Jul 07, 2019 17:23
This is going to be an examination of something that happened a month or two ago but Nicole mentioned it the other day so the revisitation has motivated me. My ex, Kaylee, the relationship that was somehow the healthiest that I had ever been in, recently had her breasts removed. In an attempt to be "genderless" or perhaps in an attempt to go for some "alien aesthetic". She's not transgender, I dated her for years, I can assure you of that so please don't start in on this being some kind of transphobic rant. It's not. It's an examination of what happens with psychosis when, instead of being addressed as a serious issue, is treated like an "equal but different" perspective. Or, more likely, "there's something wrong there but I don't want to be labeled a bigot and thrown from polite society" perspective.
It all seemed a bit monkey see/monkey do when I was up close and personal with these ideas, which increasingly breed within the intersectional movement, as I watched it first develop with our roommate. Our roommate, and Kaylee's best college friend (and friend to me, at the time, as well, she lobbied for me to move in, so no hard feelings) was dating a girl who made the proclamation that she wanted to be referred to as they/them.
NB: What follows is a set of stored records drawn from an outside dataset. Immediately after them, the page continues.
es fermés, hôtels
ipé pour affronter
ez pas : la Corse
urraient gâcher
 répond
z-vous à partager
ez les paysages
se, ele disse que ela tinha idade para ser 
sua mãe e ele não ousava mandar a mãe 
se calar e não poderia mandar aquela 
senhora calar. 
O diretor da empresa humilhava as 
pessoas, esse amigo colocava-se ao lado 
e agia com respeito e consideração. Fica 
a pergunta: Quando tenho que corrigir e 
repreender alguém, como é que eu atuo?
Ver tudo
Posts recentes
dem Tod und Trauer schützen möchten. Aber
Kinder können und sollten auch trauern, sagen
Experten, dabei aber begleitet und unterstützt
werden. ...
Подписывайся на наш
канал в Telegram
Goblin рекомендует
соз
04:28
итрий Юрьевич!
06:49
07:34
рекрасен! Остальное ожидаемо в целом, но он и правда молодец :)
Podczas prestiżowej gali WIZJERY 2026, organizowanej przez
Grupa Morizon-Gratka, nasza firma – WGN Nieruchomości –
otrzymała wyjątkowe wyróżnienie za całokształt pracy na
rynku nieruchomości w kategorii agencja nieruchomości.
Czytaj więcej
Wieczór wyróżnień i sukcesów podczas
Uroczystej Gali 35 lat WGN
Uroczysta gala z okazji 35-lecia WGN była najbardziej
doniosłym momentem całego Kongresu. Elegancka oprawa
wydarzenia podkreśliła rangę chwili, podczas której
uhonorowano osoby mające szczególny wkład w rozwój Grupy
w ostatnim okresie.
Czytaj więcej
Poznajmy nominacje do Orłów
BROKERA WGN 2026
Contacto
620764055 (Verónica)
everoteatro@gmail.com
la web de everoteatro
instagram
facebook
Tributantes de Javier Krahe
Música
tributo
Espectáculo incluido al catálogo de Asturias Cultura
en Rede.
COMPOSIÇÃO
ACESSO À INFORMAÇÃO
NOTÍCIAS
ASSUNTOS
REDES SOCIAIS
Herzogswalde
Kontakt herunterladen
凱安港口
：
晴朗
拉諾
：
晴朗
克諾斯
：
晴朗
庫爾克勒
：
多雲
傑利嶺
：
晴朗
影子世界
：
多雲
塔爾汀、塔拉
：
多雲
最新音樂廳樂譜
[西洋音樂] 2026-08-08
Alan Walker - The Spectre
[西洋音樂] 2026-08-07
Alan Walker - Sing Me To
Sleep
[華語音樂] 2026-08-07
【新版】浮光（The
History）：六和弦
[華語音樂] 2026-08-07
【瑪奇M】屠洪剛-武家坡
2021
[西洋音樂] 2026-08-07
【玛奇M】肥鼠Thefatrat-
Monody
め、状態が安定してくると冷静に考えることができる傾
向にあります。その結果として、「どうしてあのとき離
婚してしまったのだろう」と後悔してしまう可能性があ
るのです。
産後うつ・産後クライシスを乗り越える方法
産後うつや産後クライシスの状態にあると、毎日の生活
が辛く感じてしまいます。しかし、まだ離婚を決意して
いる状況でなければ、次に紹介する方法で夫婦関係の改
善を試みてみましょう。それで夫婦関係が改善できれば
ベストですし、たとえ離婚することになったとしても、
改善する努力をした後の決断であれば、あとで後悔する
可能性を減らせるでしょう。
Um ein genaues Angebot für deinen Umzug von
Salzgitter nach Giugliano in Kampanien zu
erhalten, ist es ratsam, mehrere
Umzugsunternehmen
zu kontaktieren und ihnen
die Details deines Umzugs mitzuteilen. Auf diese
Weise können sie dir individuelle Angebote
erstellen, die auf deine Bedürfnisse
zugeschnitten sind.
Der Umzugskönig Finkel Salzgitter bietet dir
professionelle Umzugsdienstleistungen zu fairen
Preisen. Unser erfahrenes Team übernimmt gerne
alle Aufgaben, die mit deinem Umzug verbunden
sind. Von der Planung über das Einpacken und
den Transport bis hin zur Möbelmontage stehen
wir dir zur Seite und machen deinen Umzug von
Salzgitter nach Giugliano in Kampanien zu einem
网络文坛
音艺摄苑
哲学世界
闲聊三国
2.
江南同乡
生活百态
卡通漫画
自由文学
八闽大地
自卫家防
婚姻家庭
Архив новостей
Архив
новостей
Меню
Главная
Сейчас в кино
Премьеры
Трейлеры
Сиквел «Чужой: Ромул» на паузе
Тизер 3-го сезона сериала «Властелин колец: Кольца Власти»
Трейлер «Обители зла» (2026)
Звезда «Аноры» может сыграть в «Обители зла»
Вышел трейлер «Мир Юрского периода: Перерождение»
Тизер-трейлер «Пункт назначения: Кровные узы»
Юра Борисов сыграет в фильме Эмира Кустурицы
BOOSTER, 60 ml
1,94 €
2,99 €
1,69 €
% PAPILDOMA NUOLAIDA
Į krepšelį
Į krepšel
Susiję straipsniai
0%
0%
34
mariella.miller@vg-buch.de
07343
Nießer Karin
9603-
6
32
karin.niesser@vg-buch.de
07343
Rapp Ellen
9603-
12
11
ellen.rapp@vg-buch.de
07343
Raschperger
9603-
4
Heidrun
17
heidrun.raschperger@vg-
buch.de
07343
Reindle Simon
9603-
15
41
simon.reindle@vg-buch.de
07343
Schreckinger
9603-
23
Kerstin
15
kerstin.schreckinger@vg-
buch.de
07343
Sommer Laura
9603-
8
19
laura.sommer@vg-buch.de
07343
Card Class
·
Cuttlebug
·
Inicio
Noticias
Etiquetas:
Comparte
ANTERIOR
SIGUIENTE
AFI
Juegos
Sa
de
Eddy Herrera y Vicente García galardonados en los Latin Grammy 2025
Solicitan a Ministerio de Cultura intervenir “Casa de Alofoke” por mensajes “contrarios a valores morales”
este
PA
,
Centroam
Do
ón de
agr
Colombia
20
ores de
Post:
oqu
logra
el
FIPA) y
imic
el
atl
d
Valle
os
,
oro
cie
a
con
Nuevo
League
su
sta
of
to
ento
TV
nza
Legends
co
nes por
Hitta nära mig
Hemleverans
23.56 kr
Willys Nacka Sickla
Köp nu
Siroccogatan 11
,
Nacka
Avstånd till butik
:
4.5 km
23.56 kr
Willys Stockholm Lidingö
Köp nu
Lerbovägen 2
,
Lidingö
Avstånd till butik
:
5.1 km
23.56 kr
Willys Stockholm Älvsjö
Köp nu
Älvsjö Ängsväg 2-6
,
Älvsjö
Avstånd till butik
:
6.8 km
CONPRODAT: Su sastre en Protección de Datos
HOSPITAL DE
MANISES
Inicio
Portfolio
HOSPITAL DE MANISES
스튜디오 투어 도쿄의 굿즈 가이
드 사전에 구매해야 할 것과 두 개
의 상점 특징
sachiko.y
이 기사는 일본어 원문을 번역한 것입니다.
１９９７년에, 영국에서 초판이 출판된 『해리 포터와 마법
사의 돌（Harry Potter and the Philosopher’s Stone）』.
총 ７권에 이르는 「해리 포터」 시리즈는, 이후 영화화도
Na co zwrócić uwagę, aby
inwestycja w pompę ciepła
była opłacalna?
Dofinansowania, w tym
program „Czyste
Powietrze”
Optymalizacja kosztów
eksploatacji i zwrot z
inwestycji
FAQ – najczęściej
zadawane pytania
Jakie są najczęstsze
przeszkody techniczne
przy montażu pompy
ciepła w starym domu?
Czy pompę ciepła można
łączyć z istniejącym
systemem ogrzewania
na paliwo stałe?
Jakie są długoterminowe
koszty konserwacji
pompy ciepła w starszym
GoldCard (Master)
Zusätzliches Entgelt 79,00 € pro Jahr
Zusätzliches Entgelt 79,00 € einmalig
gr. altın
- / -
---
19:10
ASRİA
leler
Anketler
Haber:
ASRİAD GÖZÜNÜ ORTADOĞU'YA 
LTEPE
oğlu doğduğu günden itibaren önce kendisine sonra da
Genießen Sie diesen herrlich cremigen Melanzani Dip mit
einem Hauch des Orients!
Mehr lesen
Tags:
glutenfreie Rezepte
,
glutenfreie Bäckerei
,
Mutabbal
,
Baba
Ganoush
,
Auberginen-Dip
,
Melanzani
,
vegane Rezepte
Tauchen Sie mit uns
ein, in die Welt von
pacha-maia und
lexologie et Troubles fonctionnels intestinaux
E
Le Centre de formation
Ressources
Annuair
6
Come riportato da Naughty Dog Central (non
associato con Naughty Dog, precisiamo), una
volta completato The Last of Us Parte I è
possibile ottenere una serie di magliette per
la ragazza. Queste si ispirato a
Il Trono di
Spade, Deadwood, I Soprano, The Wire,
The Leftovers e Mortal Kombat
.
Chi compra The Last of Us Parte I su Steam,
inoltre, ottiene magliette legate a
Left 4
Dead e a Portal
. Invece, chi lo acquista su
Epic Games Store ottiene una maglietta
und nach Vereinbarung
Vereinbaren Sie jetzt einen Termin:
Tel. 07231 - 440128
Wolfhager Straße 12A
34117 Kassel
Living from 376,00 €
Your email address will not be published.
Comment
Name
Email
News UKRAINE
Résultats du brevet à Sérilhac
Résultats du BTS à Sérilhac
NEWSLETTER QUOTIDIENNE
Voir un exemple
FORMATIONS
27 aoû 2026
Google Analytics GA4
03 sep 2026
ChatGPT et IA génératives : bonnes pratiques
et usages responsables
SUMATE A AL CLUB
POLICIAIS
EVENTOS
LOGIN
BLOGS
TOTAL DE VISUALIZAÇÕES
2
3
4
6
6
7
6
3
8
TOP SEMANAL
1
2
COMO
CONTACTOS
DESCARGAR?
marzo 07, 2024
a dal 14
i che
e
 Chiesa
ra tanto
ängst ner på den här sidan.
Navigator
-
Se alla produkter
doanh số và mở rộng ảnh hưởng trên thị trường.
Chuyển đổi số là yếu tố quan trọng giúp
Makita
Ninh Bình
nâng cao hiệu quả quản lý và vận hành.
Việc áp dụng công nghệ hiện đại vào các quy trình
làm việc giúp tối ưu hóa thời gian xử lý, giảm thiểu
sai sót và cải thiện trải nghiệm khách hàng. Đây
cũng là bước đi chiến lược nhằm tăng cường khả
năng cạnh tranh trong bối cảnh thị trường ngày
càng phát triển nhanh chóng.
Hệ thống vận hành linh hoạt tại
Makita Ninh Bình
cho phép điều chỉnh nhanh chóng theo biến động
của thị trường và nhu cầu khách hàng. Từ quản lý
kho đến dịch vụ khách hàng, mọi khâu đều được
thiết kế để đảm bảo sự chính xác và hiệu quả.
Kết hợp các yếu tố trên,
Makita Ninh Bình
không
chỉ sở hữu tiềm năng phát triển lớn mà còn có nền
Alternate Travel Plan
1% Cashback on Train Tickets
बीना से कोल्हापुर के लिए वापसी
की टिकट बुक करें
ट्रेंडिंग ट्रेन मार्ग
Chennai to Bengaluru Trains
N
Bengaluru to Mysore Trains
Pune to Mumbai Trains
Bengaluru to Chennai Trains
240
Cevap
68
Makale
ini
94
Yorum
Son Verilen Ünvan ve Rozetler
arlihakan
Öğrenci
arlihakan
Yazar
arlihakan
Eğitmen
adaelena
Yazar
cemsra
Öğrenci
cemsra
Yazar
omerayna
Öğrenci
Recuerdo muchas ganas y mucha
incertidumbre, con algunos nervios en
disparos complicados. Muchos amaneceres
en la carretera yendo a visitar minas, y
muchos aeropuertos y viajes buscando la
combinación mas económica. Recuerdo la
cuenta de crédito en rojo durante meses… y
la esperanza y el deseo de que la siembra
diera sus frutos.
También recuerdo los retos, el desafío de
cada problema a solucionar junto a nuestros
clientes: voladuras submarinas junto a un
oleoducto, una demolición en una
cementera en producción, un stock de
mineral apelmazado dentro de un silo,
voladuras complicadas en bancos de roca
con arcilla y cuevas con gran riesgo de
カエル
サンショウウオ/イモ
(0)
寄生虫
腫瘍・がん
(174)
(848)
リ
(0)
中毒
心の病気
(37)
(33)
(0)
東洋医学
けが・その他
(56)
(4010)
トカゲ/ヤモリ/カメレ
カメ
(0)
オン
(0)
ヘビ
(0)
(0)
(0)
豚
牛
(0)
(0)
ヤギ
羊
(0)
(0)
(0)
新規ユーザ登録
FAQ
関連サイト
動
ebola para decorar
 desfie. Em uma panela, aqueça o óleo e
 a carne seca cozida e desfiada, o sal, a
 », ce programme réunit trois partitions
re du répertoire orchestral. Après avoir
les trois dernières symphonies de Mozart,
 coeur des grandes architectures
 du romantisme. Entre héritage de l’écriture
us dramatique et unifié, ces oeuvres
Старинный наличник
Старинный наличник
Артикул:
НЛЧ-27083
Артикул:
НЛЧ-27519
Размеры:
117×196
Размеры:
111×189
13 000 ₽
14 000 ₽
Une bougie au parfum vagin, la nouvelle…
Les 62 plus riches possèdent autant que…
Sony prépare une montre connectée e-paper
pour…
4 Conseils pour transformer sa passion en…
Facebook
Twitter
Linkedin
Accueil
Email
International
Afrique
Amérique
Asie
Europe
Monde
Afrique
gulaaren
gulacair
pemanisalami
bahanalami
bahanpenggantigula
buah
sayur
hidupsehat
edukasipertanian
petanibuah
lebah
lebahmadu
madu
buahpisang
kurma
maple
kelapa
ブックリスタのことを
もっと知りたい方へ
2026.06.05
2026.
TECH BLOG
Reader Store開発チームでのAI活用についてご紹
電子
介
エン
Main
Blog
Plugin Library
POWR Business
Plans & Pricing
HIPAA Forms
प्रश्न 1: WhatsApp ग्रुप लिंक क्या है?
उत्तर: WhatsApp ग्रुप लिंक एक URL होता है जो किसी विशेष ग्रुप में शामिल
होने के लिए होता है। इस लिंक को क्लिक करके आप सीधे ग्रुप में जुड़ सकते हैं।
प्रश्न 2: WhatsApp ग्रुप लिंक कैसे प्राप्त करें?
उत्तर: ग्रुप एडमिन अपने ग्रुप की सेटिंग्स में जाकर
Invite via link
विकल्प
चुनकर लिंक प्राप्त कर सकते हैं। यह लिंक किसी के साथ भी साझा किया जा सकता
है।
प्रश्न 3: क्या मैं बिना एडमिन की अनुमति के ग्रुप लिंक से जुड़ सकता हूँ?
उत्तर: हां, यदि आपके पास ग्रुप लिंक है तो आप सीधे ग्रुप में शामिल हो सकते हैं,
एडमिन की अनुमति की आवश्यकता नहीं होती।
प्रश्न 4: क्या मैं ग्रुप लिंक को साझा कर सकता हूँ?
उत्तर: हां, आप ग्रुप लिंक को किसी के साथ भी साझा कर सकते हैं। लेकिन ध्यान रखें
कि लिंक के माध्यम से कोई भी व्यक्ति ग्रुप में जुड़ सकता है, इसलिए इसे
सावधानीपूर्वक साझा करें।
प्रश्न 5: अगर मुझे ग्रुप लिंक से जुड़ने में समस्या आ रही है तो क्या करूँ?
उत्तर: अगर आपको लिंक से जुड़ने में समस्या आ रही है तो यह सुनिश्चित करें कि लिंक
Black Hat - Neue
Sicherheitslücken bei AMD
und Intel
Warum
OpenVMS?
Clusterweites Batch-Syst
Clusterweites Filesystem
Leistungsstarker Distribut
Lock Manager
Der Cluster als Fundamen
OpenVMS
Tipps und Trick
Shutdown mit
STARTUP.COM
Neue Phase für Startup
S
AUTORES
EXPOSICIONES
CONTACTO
Let me be upfront, I don't do that. Not out of meanness but because that is not how I use words. I use words as tools to most efficiently describe a person, a scene, a thought, or an object. Her girlfriend was not only a single person but a girl. As much of a girl as a girl could be. I am not going to call something that is black in color red because I am told to, it's nothing personal, but it's inaccurate. That being said, I'll call you by your name and treat you as respectfully as anyone else but objective reality, by my measurement, is worth hanging onto.
But I digress, this isn't about me.
Back to the timeline. Soon after said roommate decided to go the they/them route. So I decided to have a discussion with Kaylee about it. I was just curious what this whole phenomenon was about and I also wanted to share the reasons why I am going to stay away from the pronoun switcheroo. She basically explained that it's about personality, at least for them, and not some kind of dysphoria. They didn't fit in, or find interest in, what are some pre-conceived notions of what a successful girl makes. Motherhood, most prominently, but other general stereotypes as well. And they looked over at boy stereotypes and said well I don't like those so much, either, but I for one know that I don't like this girly shit. They/them, as pronouns, were just placeholders until something else, or more accurate, presented itself. I found the whole thing to be rather childish, to be honest, in the sense that you're allowing society (or your perception of society) to define you, or define womanhood and manhood, as opposed to you just defining yourself. "I'm just as much of a girl as you are, and the fact that I don't want to breed little monsters doesn't change that". As opposed to this pariah mentality.
Whatever, intersectionality is all about the escalation of victimology and disempowerment for the good of the collective. So no real surprise there. But then something interesting happened. Kaylee told me that our roommate was discussing hacking off her breasts as part of her hope to become a genderless specimen. At the time, surprisingly, Kaylee was not totally on board. She found it a bit extreme and, liking her roommate's breasts, suggested she get to keep them for herself if she didn't want them. But still, it wasn't considered a real big deal.
I felt it was a very big deal. I wasn't close enough friends to really do or say anything but I looked at it as an extreme form or self mutiliation. I looked at it like "jesus, is this time for an intervention?" But the preoccupation with the subjective, well she says she's not of any gender so, made such an approach unthinkable. But. If you do not have a medical reason to start hacking off breasts or any other part of your body should we not consider that a mental or emotional issue? When a teenager cuts themselves we raise red flags. Do we just not do that now because it's a "medical" procedure?
Ultimately, I don't know if said roommate wound up having top surgery or not but Kaylee went on to do so. And again, the question, should someone have intervened? Take that proclamation as a call for help as opposed to a call for applause? Yaaaaas bitch, slay! I do think it is a sort of group psychosis. It is not coincidence, in my view, that these thoughts of genderlessness continued to grow with her new boyfriend, who identifies as a girl, and the confirmation bias of subjectivity as reality became more pervasive. Kaylee did have some psychological issues, she believed she had bipolar disorder or something else, which she thinks she got from her mother, but couldn't there have been a better way of dealing with them? At what point do you stop being a loving friend, or boyfriend, or girlfriend, and become an enabler? Is it cowardice or a genuine sense that this is all normal?
It's a weird time and I guess it doesn't really matter now, I don't date or speak to Kaylee anymore, and I don't have any kids that I need to protect from this madness but I find it really creepy how we've slowly allowed this to become a new normal. There's nothing wrong with telling a friend or loved one to sit down with you and talk when they start approaching extremes, as opposed to assuming every change is a form of progress.